Sightline, though, is interested in going beyond these metrics to understand ocean health around fish pens more granularly. In its early years, Chile’s rapidly growing aquaculture industry used a preponderance of antibiotics as a preventative measure. Witte says his company’s tech is working out how to check for such drug presence in the water.

“AI can help [give] early warnings of an algal bloom, using pixel analysis to look for [its] signature and using algorithms based on the volume identified in the samples to determine if it’s increasing or decreasing,” he says. Keeping an eye on biomass size is another way to quality control: “Can we use the camera to identify the volume of fish” in a pen, moving some as necessary?

But thwarting efforts to improve the industry in these ways is secrecy. “I can learn so much more from four sites than just one and if I can exponentially gather information from corporations and get them to share this for the benefit of the industry by combining data – we haven’t gotten that buy-in,” says Witte.

Artificial intelligence is already helping improve fisheries, but the trick is in training the tech

AI for QC

On the opposite end of the seafood spectrum, Eric Enno Tamm’s Vancouver-based ThisFish is working to improve efficiency and quality at the processor level.

“Farmers really don’t know what their production yields and quality are until they process their [seafood],” Tamm says. “It’s not until you start to cut up and fillet a fish that you start to see defects and other quality issues … and with shrimp, around kind of size and coloration. Our long-term vision is to link farms with factories to get [this] very detailed data.”

Tamm hopes that building data sets that help predict what farm practices are affecting fish quality will help mitigate low yields and therefore waste as a way to improve overall sustainability.

artificial intelligence
Technology from ThisFish allows seafood processors to take photos of every fillet coming across the line, classified them according to defect, and process the data over time. When yields are shown to have dropped, say, it would sent back to the farm to determine what practices and conditions might have led to that yield drop. Photo courtesy of ThisFish Inc.

“But we’re not there yet,” he says.

With technology he’s been experimenting with, video cameras take photos of every fillet coming across the line inside a lightbox, which blocks out glare from overhead fluorescent lighting hitting wet fish to make for an easier-to-analyze image. The filets are classified according to seven types of defects, such as gaping and bruising. Data would be collected year over year and at some point, when yields are shown to have dropped, say, it would sent back to the farm to determine what practices and conditions might have led to that yield drop.

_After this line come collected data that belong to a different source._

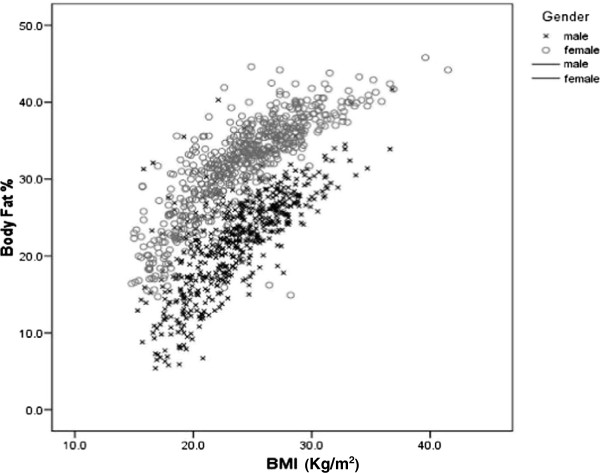
Scatter plot of the relationship between Body Mass Index (BMI) and percentage of body fat (BF%) of Sri Lankan men (+) and women (o). Relationship between the percentage of body fat (BF %) and body mass index (BMI) of Sri Lankan (+) males and (o) females. The linear regression models: (BF% male = (BMI × 1.114) + (age × 0.139) – 9.662 and BF% female = (BMI × 0.918) + (age × 0.153) +3.819.Polynomial regression for non linearity: females (R2 = 0.70, SEE 3.4%, p < 0.000) males (R2 = 0.58, SEE 4.1%, p < 0.05).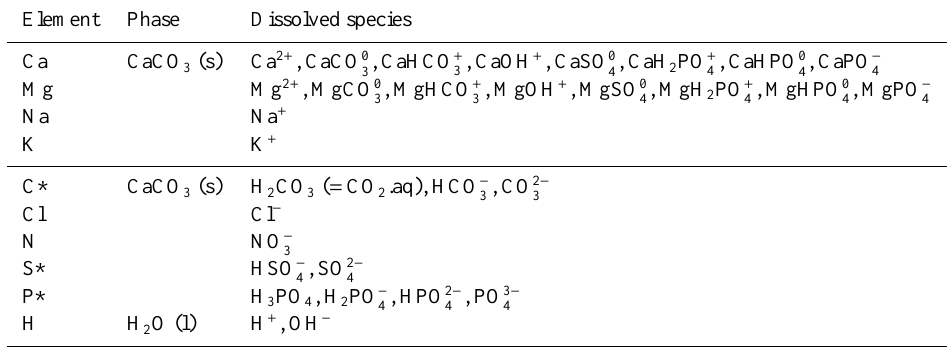
Table 2. Chemical elements, phases and dissolved species in DIN 38404-10 (2012).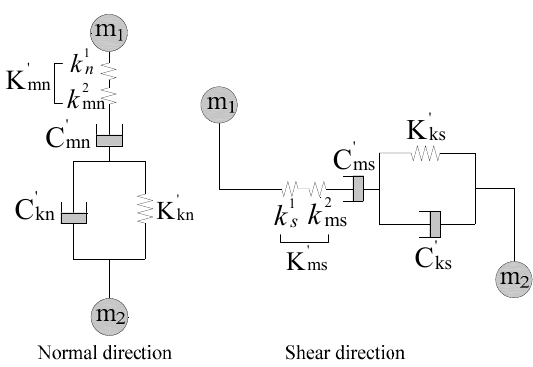
Figure 8. Equivalent meso Burger’s model for contacts between aggregates and asphalt mastic.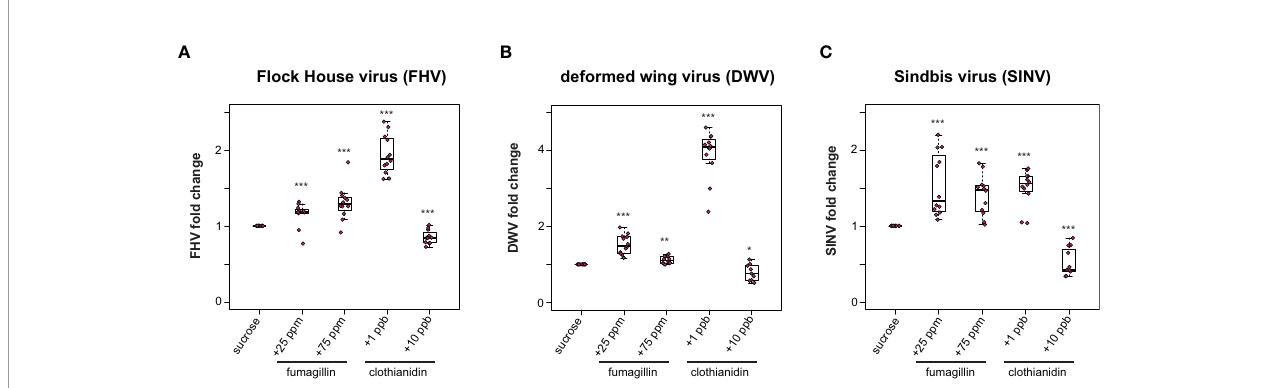
FIGURE 2 | Honey bees fed sucrose syrup containing fumagillin or clothianidin had greater virus levels than bees feed only sucrose syrup. Virus abundance in individual honey bees that were either fed sucrose syrup only or fungicide or insecticide containing sucrose syrup was assessed at 72 h post-infection by qPCR (n = 9-12 per treatment group) and the relative virus abundance is presented as ranked fold-changes. Data from virus infected honey bees fed sucrose syrup mixed with fumagillin (25 ppm or 75 ppm) or clothianidin (1 ppb or 10 ppb) illustrate that bees fed sucrose syrup containing 25 ppm fumagillin, 75 ppm fumagillin, and 1 ppb clothianidin harbored more virus than virus-infected bees fed sucrose syrup only, whereas bees fed sucrose syrup containing 10 ppb clothianidin had lower virus levels (A) Flock House virus (FHV)-infected bees fed 25 ppm fumagillin ( p = 0.006), 75 ppm fumagillin ( p = 0.0009) or 1 ppb clothianidin ( p = 8.2 x 10 -5 ) containing sucrose syrup had greater virus levels than bees fed sucrose only syrup. Whereas, FHV-infected bees fed sucrose syrup containing 10 ppb clothianidin had lower virus levels than bees fed only sucrose syrup ( p = 0.0009). (B) Deformed wing virus (DWV)-infected bees fed sucrose syrup containing 25 ppm fumagillin ( p = 8.2 x 10 -5 ), 75 ppm fumagillin ( p = 0.0022) or 1 ppb clothianidin ( p = 8.2 x 10 -5 ) harbored more virus than DWV-infected bees fed only sucrose syrup. DWV-infected bees fed 10 ppb clothianidin containing sucrose syrup had less virus compared to bees fed sucrose syrup ( p = 0.04). (C) Sindbis virus (SINV) abundance was higher in bees fed sucrose syrup containing 25 ppm fumagillin ( p = 6.2 x 10 -5 ), 75 ppm fumagillin ( p = 6.2 x 10 -5 ) or 1 ppb clothianidin ( p = 6.2 x 10 -5 ) compared to SINV-infected bees fed only sucrose syrup. In contrast, SINV-infected bees fed sucrose syrup containing 10 ppb clothianidin had lower levels of virus infection than bees fed sucrose only syrup ( p = 6.8 x 10 -5 ). Data were analyzed by a pairwise Wilcoxon Rank Sums with a Benjamini – Hochberg correction for multiple comparisons. Asterisks indicate a signi fi cant change in virus abundance; signi fi cance levels: * p < 0.05; ** p < 0.005; *** p < 0.0005. This fi gure includes results from one representative biological replicate for each virus (i.e., rep3). The data for all three biological replicates are presented in Supplemental Figure S3 . Raw data are included in Supplemental Tables S5 , S6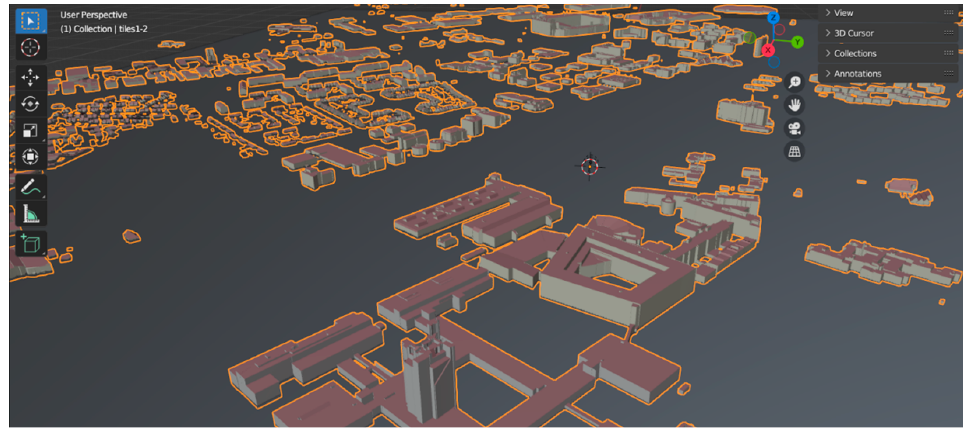
Figure 4. The 3D obj models of the neighborhood’s buildings loaded from the 3D BAG dataset.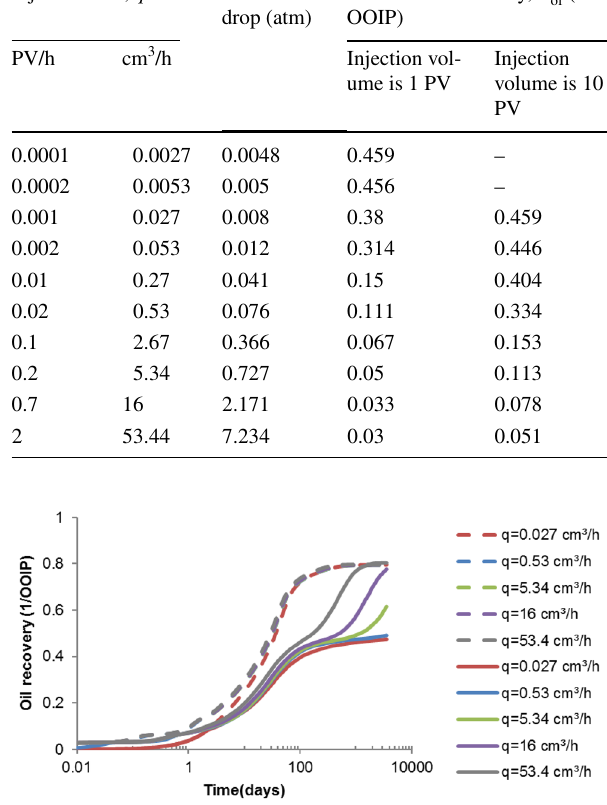
Table 8 Summary of the surfactant flooding with different injection rate when the surfactant diffusion is zero Injection rate, q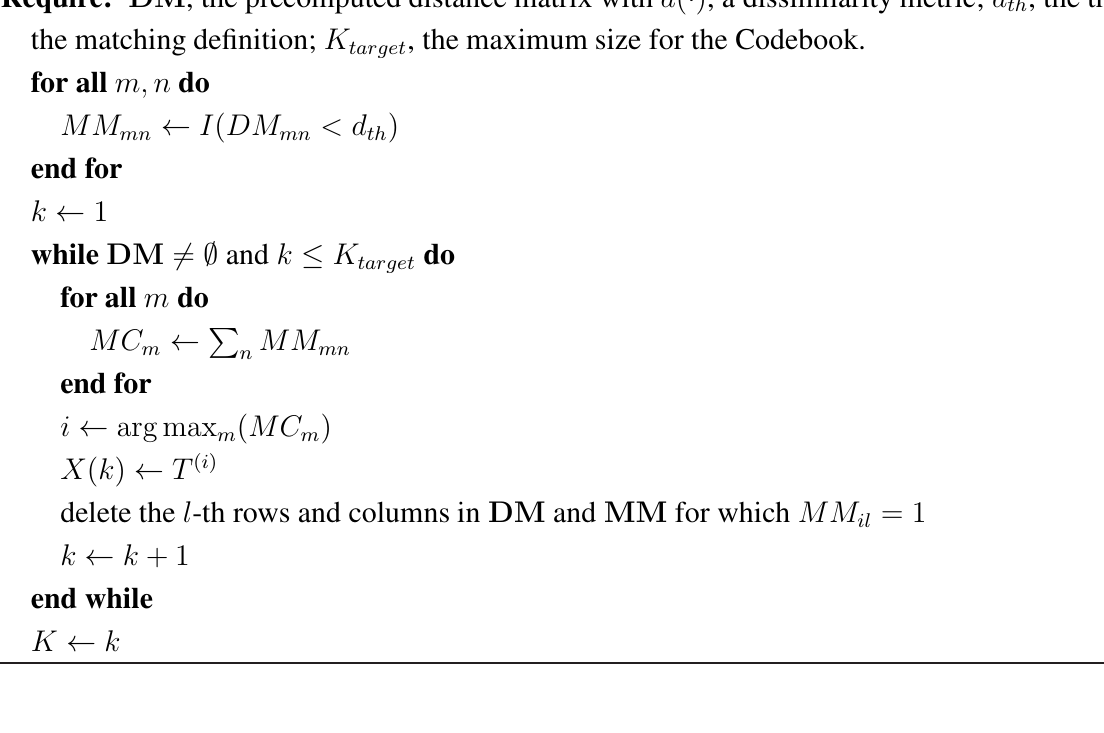
Algorithm 1 Matching-Basedmotif extraction algorithm.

For example, “There’s a day shift and a night shift and actually what you might find is that most of the bruising is happening on the night shift,” Tamm says. “Maybe there’s a production manager that’s a lot more cavalier about quality and lets his workers step on the fish more. You try to correlate the data with the outcome and try to tease out the root cause of the quality problems.”

Possibly even more consequentially, he believes that building up these sorts of data sets and analyzing them for trends might help to solve for fraud in the seafood industry, alerting suppliers to product that has not been sustainably produced, for example.

“Let’s say you have a really good supplier that sells you fish and the data predicts that you’ll have good outcomes from this purchase – but it turned out really bad,” Tamm says. “Maybe the fish you got was purchased from another supplier and passed on to you.”

Tamm says the United States Food and Drug Administration, which oversees all U.S. seafood imports, is already starting to use machine learning to flag these sorts of issues with imported fish. But over time, he says, “We’ll be able to do that at an enterprise level.”